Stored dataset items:

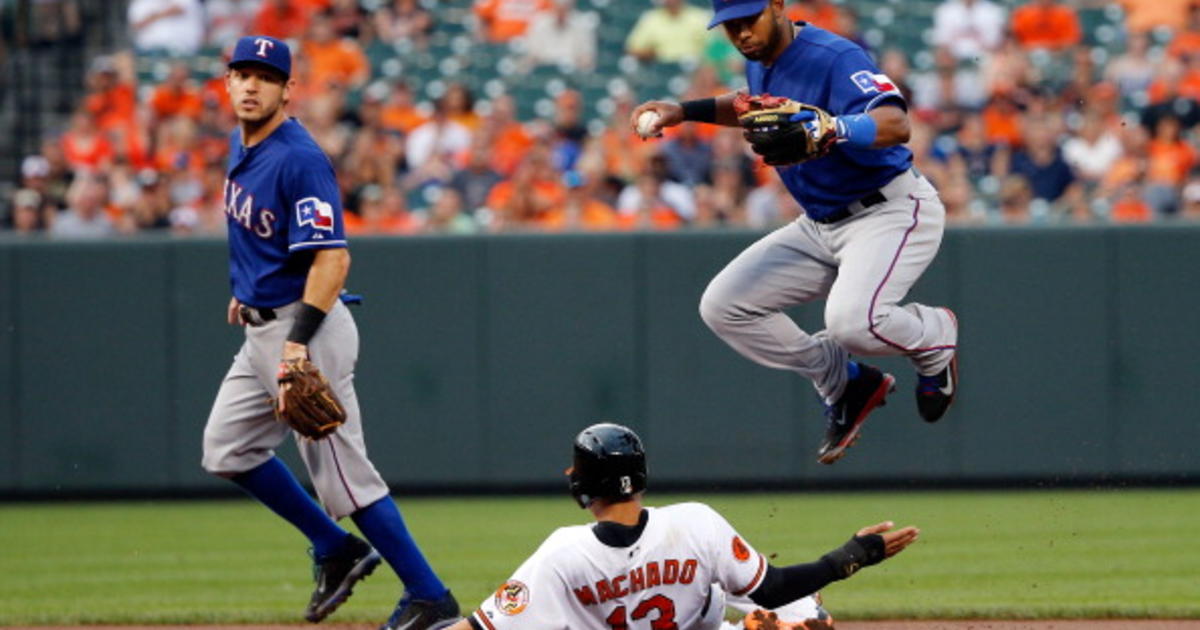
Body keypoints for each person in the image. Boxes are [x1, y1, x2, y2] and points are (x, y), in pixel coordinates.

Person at [200, 35, 459, 630]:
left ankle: (429, 595)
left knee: (345, 479)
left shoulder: (299, 157)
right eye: (241, 73)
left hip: (305, 334)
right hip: (265, 329)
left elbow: (333, 259)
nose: (250, 84)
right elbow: (268, 238)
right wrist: (249, 291)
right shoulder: (245, 146)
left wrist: (296, 343)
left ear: (288, 89)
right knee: (227, 449)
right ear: (228, 82)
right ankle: (335, 547)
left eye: (265, 76)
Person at [630, 0, 960, 465]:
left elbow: (896, 122)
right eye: (732, 26)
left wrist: (833, 126)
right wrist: (683, 110)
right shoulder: (761, 61)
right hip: (819, 224)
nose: (742, 33)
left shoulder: (833, 56)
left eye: (751, 20)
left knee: (852, 323)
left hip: (888, 210)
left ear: (778, 7)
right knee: (725, 306)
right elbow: (749, 107)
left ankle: (934, 338)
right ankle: (844, 381)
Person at [442, 422, 920, 630]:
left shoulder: (561, 551)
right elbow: (772, 588)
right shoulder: (695, 521)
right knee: (802, 610)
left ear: (586, 484)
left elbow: (477, 627)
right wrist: (851, 555)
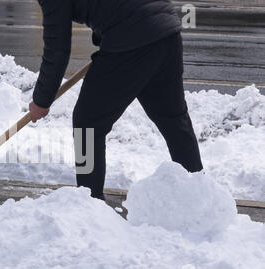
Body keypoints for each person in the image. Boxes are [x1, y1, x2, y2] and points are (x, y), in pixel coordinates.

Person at [29, 0, 203, 200]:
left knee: (87, 124)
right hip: (167, 32)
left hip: (132, 39)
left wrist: (41, 101)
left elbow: (57, 49)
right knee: (173, 118)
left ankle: (89, 201)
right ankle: (198, 195)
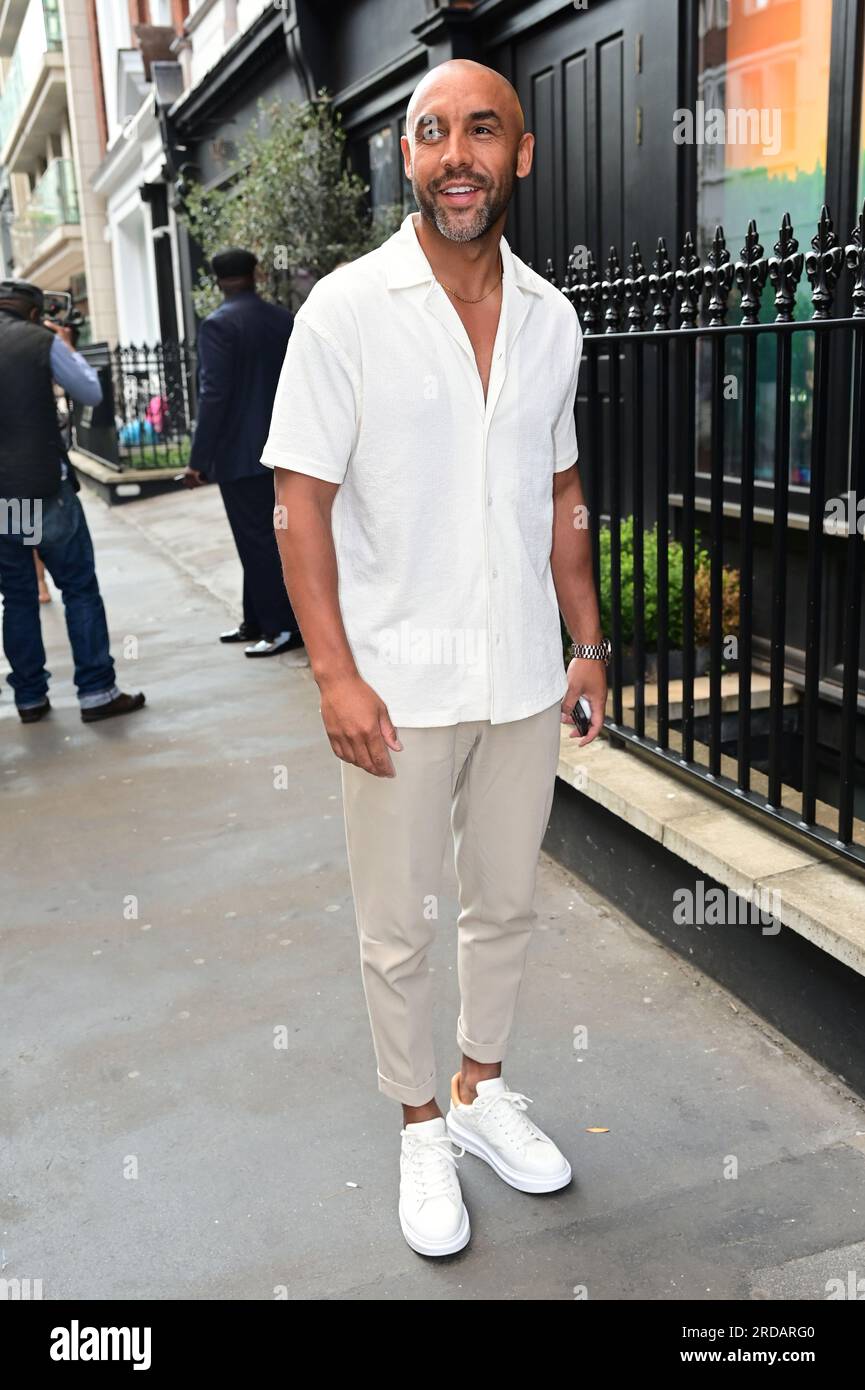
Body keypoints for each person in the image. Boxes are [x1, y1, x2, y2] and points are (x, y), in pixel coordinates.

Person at [261, 59, 610, 1257]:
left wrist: (587, 642)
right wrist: (331, 675)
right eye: (429, 133)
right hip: (396, 688)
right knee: (400, 923)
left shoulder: (553, 318)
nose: (453, 153)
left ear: (521, 154)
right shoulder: (347, 310)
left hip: (519, 676)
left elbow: (560, 489)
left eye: (480, 130)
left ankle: (477, 1093)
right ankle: (419, 1129)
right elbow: (297, 501)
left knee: (504, 906)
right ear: (405, 157)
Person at [0, 278, 145, 725]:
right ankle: (97, 692)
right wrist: (64, 345)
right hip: (44, 486)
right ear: (32, 311)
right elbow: (91, 393)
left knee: (19, 597)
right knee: (78, 587)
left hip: (5, 498)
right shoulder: (39, 340)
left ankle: (29, 699)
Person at [183, 248, 304, 658]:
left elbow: (213, 394)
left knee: (258, 542)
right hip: (286, 447)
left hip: (241, 454)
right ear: (256, 274)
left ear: (217, 281)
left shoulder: (218, 325)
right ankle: (256, 620)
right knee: (267, 539)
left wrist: (199, 459)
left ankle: (281, 628)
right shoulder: (283, 318)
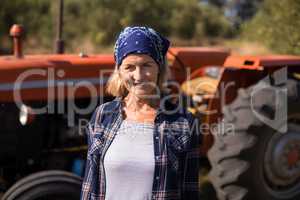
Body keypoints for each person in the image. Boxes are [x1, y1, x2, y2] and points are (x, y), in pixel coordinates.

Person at [81, 26, 201, 200]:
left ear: (159, 68)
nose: (138, 76)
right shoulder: (102, 115)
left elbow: (189, 191)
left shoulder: (183, 122)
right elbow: (89, 184)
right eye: (129, 67)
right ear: (119, 71)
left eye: (146, 65)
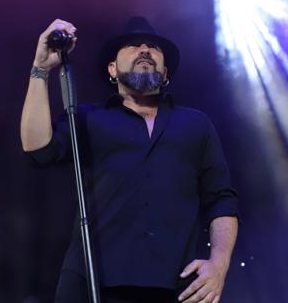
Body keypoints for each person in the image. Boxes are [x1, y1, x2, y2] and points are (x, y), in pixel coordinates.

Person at [20, 17, 240, 303]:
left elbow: (221, 200)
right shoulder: (88, 118)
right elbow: (37, 147)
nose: (145, 50)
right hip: (92, 281)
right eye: (134, 46)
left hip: (176, 285)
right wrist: (41, 69)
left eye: (153, 48)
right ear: (112, 68)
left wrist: (219, 265)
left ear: (165, 74)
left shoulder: (196, 124)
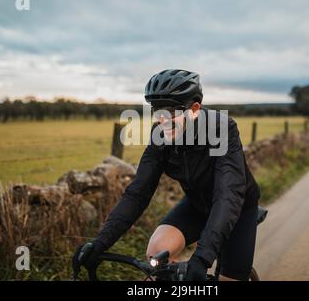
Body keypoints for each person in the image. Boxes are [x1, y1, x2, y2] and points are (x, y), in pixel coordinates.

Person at [72, 69, 261, 281]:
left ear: (195, 109)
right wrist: (100, 243)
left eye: (171, 112)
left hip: (237, 208)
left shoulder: (222, 129)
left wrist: (201, 259)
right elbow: (138, 193)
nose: (162, 120)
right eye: (157, 112)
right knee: (157, 256)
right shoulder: (160, 135)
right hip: (197, 205)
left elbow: (228, 196)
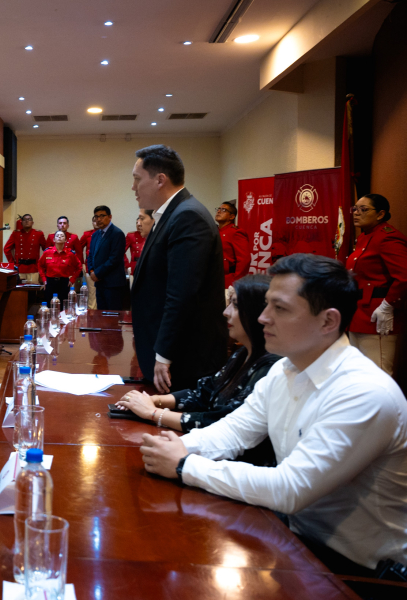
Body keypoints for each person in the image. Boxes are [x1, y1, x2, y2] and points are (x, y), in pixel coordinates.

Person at [139, 254, 407, 575]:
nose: (263, 317)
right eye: (266, 305)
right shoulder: (284, 368)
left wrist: (185, 465)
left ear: (328, 322)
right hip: (296, 540)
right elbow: (234, 432)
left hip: (360, 572)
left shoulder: (363, 392)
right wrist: (182, 447)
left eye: (279, 309)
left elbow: (290, 489)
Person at [118, 275, 280, 464]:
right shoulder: (243, 353)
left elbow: (219, 422)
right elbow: (204, 392)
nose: (226, 312)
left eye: (235, 305)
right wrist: (153, 400)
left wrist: (153, 413)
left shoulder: (271, 367)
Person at [130, 144, 227, 392]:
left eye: (137, 179)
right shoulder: (171, 214)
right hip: (168, 350)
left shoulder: (188, 216)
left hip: (183, 358)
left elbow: (181, 293)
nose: (133, 187)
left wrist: (163, 354)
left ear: (160, 180)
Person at [346, 194, 407, 377]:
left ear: (380, 214)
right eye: (355, 209)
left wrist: (388, 305)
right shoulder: (365, 237)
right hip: (358, 314)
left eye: (363, 210)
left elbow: (404, 276)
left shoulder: (387, 238)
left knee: (377, 376)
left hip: (377, 316)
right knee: (357, 375)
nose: (356, 213)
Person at [87, 205, 128, 310]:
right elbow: (91, 255)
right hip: (99, 283)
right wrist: (91, 270)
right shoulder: (96, 235)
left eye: (102, 216)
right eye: (96, 217)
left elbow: (114, 259)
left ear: (110, 217)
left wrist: (97, 273)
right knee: (101, 316)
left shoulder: (117, 234)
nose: (99, 219)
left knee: (113, 317)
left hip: (113, 284)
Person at [38, 231, 82, 306]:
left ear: (65, 240)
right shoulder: (47, 252)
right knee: (49, 304)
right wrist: (44, 279)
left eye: (62, 236)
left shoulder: (70, 254)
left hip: (64, 282)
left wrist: (72, 279)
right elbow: (40, 265)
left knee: (63, 305)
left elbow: (79, 267)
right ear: (54, 240)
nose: (59, 237)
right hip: (50, 282)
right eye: (57, 236)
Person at [215, 201, 251, 290]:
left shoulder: (236, 233)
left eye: (223, 210)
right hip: (213, 278)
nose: (219, 211)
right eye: (218, 209)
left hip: (228, 280)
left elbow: (244, 260)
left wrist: (236, 283)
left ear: (232, 216)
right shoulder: (214, 231)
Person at [4, 214, 47, 283]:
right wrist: (12, 263)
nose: (27, 221)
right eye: (24, 220)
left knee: (33, 291)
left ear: (32, 223)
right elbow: (6, 249)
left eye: (29, 219)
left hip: (34, 268)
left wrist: (42, 264)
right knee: (20, 291)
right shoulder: (16, 233)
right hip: (20, 268)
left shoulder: (38, 234)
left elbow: (46, 250)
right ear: (21, 222)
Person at [80, 215, 99, 309]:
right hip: (90, 266)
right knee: (92, 292)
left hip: (103, 267)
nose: (96, 222)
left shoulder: (106, 234)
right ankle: (92, 312)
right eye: (94, 221)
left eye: (98, 220)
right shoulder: (88, 234)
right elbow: (78, 248)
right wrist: (82, 263)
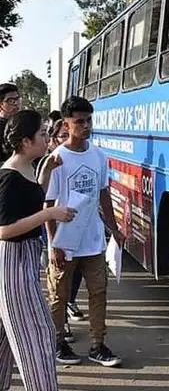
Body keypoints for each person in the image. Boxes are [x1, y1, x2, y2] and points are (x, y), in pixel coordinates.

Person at [39, 96, 124, 367]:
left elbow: (103, 196)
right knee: (59, 294)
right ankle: (58, 341)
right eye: (79, 121)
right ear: (66, 123)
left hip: (94, 242)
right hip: (65, 242)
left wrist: (114, 229)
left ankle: (98, 345)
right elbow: (49, 205)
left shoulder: (99, 156)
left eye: (88, 120)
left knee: (99, 293)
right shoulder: (57, 160)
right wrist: (54, 244)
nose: (86, 126)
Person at [0, 109, 77, 391]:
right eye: (43, 134)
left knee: (7, 332)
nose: (48, 138)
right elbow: (4, 229)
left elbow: (31, 198)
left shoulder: (28, 168)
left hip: (24, 260)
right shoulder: (8, 178)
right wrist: (50, 213)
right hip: (13, 263)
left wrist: (45, 175)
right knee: (38, 335)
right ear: (25, 141)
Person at [35, 119, 84, 345]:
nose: (67, 140)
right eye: (61, 137)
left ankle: (69, 306)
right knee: (58, 276)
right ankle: (60, 326)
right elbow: (42, 200)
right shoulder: (50, 163)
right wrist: (53, 241)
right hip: (53, 226)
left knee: (75, 274)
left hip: (77, 227)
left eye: (68, 135)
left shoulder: (85, 158)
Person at [0, 84, 21, 162]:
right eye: (11, 101)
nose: (16, 103)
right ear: (1, 104)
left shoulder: (22, 123)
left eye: (18, 99)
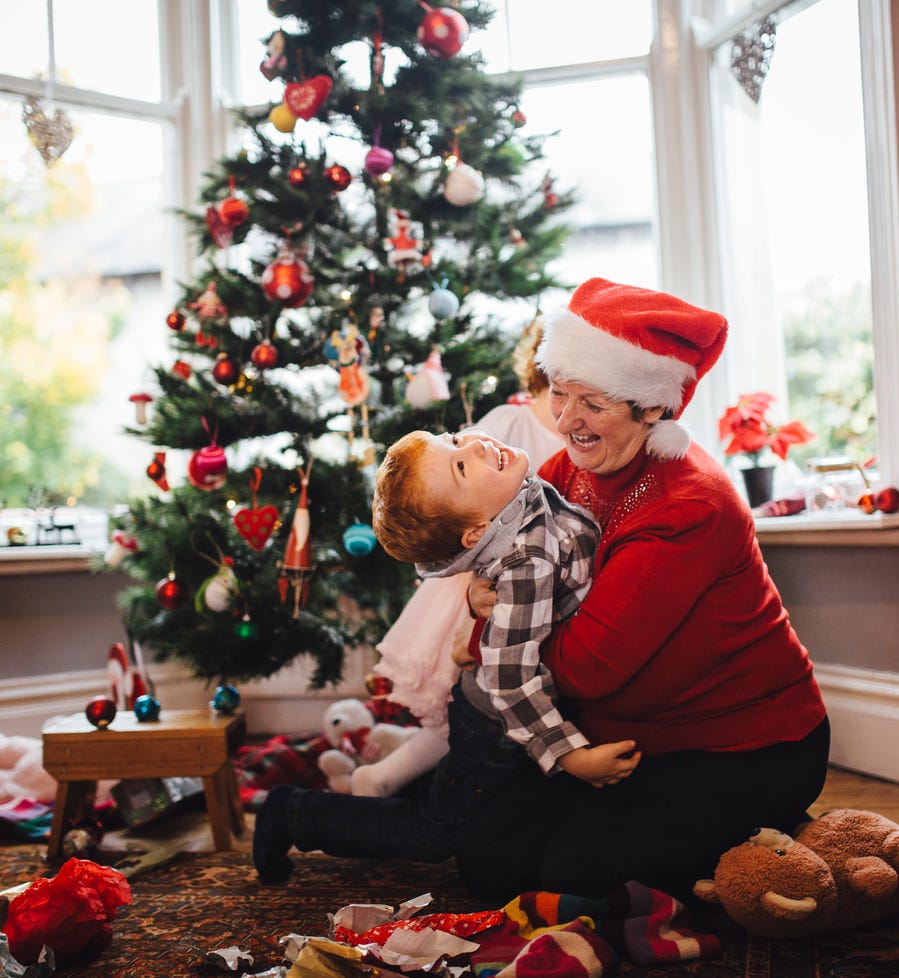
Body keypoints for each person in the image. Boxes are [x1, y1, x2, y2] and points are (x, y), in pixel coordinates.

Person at [450, 277, 829, 901]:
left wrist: (497, 628)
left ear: (651, 406)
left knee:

ABOUT THIS TASK:
The lines to set down run from the line with "right elbow: (138, 193)" up to and including the line with "left wrist: (72, 279)" in the entries above. Reproduce them exactly, with no pictures.

EXERCISE RESULT:
right elbow: (138, 193)
nose: (162, 120)
right eye: (157, 112)
right knee: (157, 256)
right shoulder: (160, 135)
right hip: (197, 205)
left elbow: (228, 196)
Body keypoints for each person in the image. Boxes are [x1, y1, x2, y2] and points are (x, y), in pixel coordinates.

Person at [139, 254, 407, 575]:
nose: (263, 317)
right eye: (266, 305)
right shoulder: (284, 368)
left wrist: (185, 465)
left ear: (328, 322)
right hip: (296, 540)
right elbow: (234, 432)
left hip: (360, 572)
left shoulder: (363, 392)
right wrist: (182, 447)
left eye: (279, 309)
left elbow: (290, 489)
Person at [118, 275, 280, 464]:
right shoulder: (243, 353)
left elbow: (219, 422)
right elbow: (204, 392)
nose: (226, 312)
left eye: (235, 305)
right wrist: (153, 400)
left wrist: (153, 413)
left shoulder: (271, 367)
Person at [130, 144, 227, 392]:
left eye: (137, 179)
right shoulder: (171, 214)
right hip: (168, 350)
left shoulder: (188, 216)
left hip: (183, 358)
left elbow: (181, 293)
nose: (133, 187)
left wrist: (163, 354)
left ear: (160, 180)
Person at [346, 194, 407, 377]:
left ear: (380, 214)
right eye: (355, 209)
left wrist: (388, 305)
right shoulder: (365, 237)
right hip: (358, 314)
left eye: (363, 210)
left elbow: (404, 276)
left shoulder: (387, 238)
left knee: (377, 376)
left hip: (377, 316)
right knee: (357, 375)
nose: (356, 213)
Person at [87, 205, 128, 310]:
right elbow: (91, 255)
right hip: (99, 283)
right wrist: (91, 270)
right shoulder: (96, 235)
left eye: (102, 216)
right eye: (96, 217)
left elbow: (114, 259)
left ear: (110, 217)
left wrist: (97, 273)
right knee: (101, 316)
left shoulder: (117, 234)
nose: (99, 219)
left knee: (113, 317)
left hip: (113, 284)
Person at [38, 231, 82, 306]:
left ear: (65, 240)
right shoulder: (47, 252)
right knee: (49, 304)
right wrist: (44, 279)
left eye: (62, 236)
left shoulder: (70, 254)
left hip: (64, 282)
left wrist: (72, 279)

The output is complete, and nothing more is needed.